Effects of Steroid Biosynthesis Inhibitors on LNCaP C-81 Cell Tumorigenicity. (A) Cell migration via transwell assay. LNCaP C-81 cells were plated in the upper chamber of inserts at 5×10⁴ cells per well in regular steroid-containing medium. Both upper and lower chambers contained medium with 10 μM of simvastatin, atorvastatin, or ketoconazole. Control cells were treated with DMSO alone. After 24 h, cells in the lower chamber were stained, while cells remaining in the upper chamber were removed via cotton swab. Images shown are at 40x magnification. Results presented are mean ± SE. n=2×3. (B) Clonogenic assay. LNCaP C-81 cells were plated in 6-well plates at 3000 cells per well in regular steroid-containing medium for 72 h. Cells were then treated with 10 μM of simvastatin, atorvastatin, or ketoconazole for 9 days, with fresh medium containing the specified treatment every 3 days. Control cells were treated with DMSO alone. On day 12, cells were stained, and the number of colonies was counted. Representative images are at 40x magnification. Results presented are mean ± SE. n=3×3. *p<0.05; ^**p<0.005; ^***p<0.0005.

Figure 3(A-E):

Effects of Combination Treatments of Simvastatin with Casodex, Abiraterone Acetate, and Enzalutamide. Combination treatments of statins and anti-androgens on LNCaP C-81 and VCaP-AI cells. LNCaP C-81 cells were plated in 6-well plates at 2×10⁴ cells per well in regular steroid-containing RPMI 1640 medium, while VCaP-AI cells were plated in regular steroid-containing DMEM medium at 2×10⁵ cells per well.

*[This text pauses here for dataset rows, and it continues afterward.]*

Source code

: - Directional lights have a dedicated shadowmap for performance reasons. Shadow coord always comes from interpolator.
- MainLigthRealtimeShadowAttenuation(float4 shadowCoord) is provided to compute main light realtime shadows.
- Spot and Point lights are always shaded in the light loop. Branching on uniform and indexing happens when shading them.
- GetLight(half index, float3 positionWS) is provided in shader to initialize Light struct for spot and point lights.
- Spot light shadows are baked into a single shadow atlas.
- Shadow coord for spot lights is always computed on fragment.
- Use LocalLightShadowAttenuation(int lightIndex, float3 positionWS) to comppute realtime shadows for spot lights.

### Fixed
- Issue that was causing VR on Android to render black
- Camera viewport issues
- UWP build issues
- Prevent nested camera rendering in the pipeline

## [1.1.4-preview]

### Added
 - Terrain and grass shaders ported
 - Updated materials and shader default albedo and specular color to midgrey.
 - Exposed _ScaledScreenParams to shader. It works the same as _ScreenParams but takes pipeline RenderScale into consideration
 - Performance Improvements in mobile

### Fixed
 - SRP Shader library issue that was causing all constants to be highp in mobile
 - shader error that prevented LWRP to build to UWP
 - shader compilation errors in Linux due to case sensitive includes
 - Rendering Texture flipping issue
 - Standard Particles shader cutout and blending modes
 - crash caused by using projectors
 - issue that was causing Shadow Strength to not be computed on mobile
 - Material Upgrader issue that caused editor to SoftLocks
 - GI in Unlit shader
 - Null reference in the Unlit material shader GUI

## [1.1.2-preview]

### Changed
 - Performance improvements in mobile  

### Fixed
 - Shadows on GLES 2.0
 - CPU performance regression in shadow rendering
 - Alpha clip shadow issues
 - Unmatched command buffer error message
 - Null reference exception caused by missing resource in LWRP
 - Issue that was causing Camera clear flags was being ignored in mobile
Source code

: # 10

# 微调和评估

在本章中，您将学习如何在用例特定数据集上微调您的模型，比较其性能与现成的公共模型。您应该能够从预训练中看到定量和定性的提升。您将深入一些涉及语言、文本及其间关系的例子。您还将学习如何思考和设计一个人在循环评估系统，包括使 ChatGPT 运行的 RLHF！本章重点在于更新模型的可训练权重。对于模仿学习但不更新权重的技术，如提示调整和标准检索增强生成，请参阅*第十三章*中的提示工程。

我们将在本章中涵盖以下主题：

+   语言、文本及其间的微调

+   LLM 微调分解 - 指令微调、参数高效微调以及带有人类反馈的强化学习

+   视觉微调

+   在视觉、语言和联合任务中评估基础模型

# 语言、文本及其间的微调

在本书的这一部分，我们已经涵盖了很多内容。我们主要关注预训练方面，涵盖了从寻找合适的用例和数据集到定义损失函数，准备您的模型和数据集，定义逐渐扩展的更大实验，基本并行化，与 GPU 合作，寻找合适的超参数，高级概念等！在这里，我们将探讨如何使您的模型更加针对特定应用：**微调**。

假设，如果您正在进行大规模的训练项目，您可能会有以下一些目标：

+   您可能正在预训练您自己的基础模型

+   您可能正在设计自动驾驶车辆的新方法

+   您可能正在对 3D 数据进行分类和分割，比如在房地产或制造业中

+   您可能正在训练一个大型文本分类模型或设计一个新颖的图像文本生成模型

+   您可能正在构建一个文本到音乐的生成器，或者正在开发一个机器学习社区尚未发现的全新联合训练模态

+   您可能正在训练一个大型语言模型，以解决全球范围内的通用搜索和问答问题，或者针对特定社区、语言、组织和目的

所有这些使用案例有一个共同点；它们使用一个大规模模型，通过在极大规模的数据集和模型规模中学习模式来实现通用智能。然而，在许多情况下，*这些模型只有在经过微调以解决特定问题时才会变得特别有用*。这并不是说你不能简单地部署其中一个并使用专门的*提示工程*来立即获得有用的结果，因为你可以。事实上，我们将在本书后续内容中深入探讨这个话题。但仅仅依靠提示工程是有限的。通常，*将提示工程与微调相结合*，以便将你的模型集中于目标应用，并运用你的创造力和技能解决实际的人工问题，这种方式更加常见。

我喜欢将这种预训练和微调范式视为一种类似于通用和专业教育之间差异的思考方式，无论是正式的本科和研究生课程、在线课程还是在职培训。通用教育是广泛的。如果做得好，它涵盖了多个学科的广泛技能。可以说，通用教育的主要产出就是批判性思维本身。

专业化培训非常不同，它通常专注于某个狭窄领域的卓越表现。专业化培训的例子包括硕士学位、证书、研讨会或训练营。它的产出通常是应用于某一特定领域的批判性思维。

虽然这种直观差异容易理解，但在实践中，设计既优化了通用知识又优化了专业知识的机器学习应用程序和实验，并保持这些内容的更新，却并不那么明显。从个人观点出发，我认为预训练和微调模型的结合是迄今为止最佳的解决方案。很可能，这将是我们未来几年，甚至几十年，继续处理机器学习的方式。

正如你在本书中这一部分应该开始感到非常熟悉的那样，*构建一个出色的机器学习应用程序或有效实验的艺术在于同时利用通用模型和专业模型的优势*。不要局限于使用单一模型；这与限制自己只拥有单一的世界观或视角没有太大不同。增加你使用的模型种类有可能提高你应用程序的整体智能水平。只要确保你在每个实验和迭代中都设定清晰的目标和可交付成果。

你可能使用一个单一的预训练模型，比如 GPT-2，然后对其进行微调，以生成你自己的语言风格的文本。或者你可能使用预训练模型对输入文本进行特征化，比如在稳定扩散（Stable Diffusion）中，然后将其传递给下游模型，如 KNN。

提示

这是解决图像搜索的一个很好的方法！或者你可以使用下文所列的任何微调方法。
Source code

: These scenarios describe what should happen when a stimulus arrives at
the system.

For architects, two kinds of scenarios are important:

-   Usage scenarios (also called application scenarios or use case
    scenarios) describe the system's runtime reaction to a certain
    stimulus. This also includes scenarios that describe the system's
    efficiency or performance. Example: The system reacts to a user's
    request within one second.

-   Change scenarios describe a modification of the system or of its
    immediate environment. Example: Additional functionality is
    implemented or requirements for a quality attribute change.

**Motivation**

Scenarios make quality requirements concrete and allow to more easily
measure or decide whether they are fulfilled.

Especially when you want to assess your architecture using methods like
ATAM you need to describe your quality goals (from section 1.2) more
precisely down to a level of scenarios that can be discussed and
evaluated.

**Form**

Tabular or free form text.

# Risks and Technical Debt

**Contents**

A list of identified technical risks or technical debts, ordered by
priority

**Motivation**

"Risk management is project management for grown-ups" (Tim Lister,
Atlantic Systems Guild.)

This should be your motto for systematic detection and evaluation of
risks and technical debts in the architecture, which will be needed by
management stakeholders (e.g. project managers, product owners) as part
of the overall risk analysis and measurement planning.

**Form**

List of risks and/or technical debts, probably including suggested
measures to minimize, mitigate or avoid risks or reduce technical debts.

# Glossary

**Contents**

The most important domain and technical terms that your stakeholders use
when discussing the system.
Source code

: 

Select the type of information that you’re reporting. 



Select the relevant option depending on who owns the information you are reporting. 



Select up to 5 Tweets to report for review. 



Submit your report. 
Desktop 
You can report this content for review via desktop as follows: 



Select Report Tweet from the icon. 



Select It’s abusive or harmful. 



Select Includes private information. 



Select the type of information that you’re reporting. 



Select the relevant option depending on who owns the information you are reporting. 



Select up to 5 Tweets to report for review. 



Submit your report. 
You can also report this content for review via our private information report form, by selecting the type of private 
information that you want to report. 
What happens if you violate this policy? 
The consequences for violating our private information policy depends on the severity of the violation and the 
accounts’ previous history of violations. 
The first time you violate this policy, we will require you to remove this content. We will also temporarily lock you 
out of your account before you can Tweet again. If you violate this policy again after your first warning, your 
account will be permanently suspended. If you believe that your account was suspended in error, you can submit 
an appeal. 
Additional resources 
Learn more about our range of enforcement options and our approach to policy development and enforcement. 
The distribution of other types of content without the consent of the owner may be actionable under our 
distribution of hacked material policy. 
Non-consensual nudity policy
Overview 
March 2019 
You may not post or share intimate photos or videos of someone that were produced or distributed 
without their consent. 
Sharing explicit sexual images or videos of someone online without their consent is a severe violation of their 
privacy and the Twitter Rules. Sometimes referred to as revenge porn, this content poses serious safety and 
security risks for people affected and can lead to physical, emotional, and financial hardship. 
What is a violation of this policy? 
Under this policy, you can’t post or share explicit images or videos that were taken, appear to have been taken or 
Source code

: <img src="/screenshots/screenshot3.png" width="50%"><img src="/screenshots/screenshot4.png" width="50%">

After 72 h, cells were conditioned to SR medium for 48 h before treatment in SR conditions with 10 μM of statin compounds and/or 10 μM of anti-androgens: Casodex (Cas), Abiraterone Acetate (AA), or Enzalutamide (Enz) for 72 h. Control cells were treated with DMSO alone. Cells were harvested via trypsinization and counted using trypan blue exclusion dye. (A) Simvastatin combination treatments on LNCaP C-81 cells. (B) LNCaP C-81 cells were treated with 10 μM simvastatin and 1 μM, 5 μM, or 10 μM abiraterone acetate. (C) LNCaP C-81 cells were treated with 5 μM simvastatin and 10 μM abiraterone acetate. (D) Simvastatin combination treatment on VCaP-AI cells. (E) Atorvastatin combination treatment on LNCaP C-81 cells. Results presented are mean ± SE. n=3×3. *p<0.05; ^**p<0.005; ^***p<0.0005.

Figure 4(A-D):

Western Blot Analysis of Simvastatin and Abiraterone Acetate Combination Treated LNCaP C-81 Cells. LNCaP C-81 cells (A) were plated in T75 flasks at 1.5 × 10⁴ cells per flask in regular steroid-containing medium for 72 h, and then steroid starved for 48 h. VCaP-AI cells (C) were plated at 5 × 10⁴ cells per T75 in regular steroid-containing DMEM medium for 72 h, then adjusted to SR conditions for 48 h. Cells were treated with 10 μM of simvastatin, abiraterone acetate, or both simvastatin and abiraterone acetate for 72 h under SR conditions. Control cells were treated with DMSO alone. Cells were harvested via scrapping and lysed. Total cell lysates were analyzed for phosphorylated AKT by site-specific Ser473 phospho-antibodies as well as total AR, PCNA, AKT, Survivin, Bcl_XL, BAX, PARP, Caspase 3 protein levels. β-actin protein level was used as a loading control. Protein density was determined using ImageJ Software (B and D). Results presented are mean ± SE. n=3. *p<0.05; ^**p<0.005; ^***p<0.0005.

Figure 5:

Proposed Mechanism of Action of Simvastatin and Abiraterone Acetate. Simvastatin inhibits HMG-CoA reductase (HMGCR), the rate-limiting enzyme of cholesterol biosynthesis. Simvastatin has been demonstrated to reduce AKT activity upon reduction of cellular cholesterol levels. AR levels are reduced in the presence of simvastatin; thus, simvastatin can potentially inhibit AR activity. Inhibition of these proteins results in the inhibition of PCa survival and growth via reduced Survivin protein levels, as well as the cleavage of Caspase 3 and PARP via Bax. Abiraterone acetate inhibits Cytochrome P450 side chain cleavage enzyme (CYP17A1) to reduce cellular DHT levels. This has the potential to result in the inhibition of AR and AKT activity, leading to inhibition of PCa growth and survival.